May the Lord look upon you in favor and give you pees.
I feel like if your cat could talk she would call me a cunt.
While we were having sex he told me "this is what you get for not parking my car right" I have never drove his car. He was that kind of weird.
Suuuuuuper drunk and just sang fuck her gently to the chiminea. I'm in bad shape.
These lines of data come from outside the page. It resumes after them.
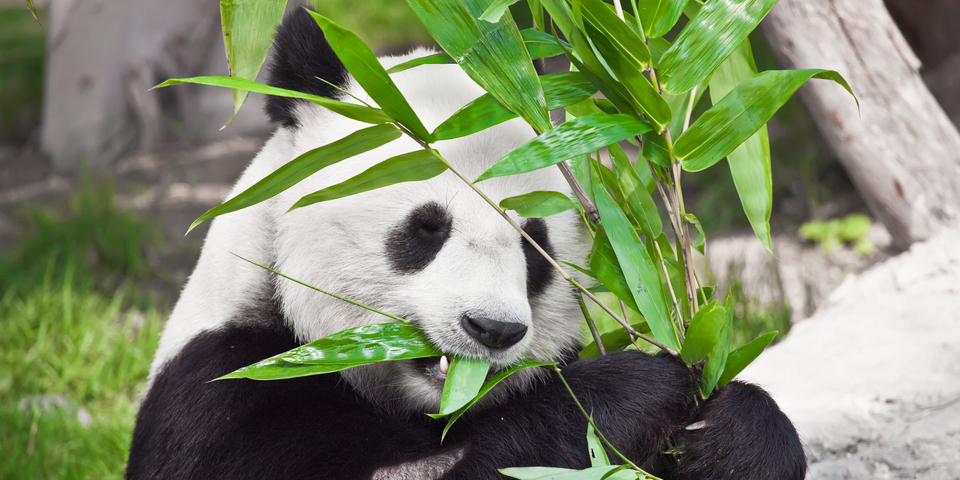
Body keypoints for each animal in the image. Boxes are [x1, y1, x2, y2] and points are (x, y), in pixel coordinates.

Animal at [125, 8, 804, 480]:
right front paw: (630, 391)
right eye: (425, 229)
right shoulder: (227, 391)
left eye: (535, 248)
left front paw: (734, 434)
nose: (493, 330)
Is it rude if I ask the current tenets of our future apartment if I can come and blackout for a night? I want stupendously drunk me to get a feel for the place so he's comfortable when we move in.
Withdrawals are gods way of saying "you're still my bitch"
You got me so high that I almost couldn't leave my house for a bar because there was nothing to lean against on the way there
At some point he mentioned fried rice and take out... I don't think we know how sexting works
He wants Portugal to lose so badly he threw out all the sangria. You know how depressing it is to watch someone dump 4 gallons of heaven?
Her hotness level dropped from an 8 to a 2 as soon as I walked into her place. It REEKED of cat piss and there was no litter box and NO CATS.
9 am booty call on your ex's birthday. Fuck yea
Remember that time I came to London for 4 hours, got hammered, cried for an hour and then left.
Don't do it. It's 9 am on a Monday morning and I'm hungover. I can't deal with tears right now.
I purposely left my thong and accidentally left my ethics book, hairspray and most of my dignity.
i fucked his best friend. once right next door to him. i'm pretty sure that could be called sweet revenge.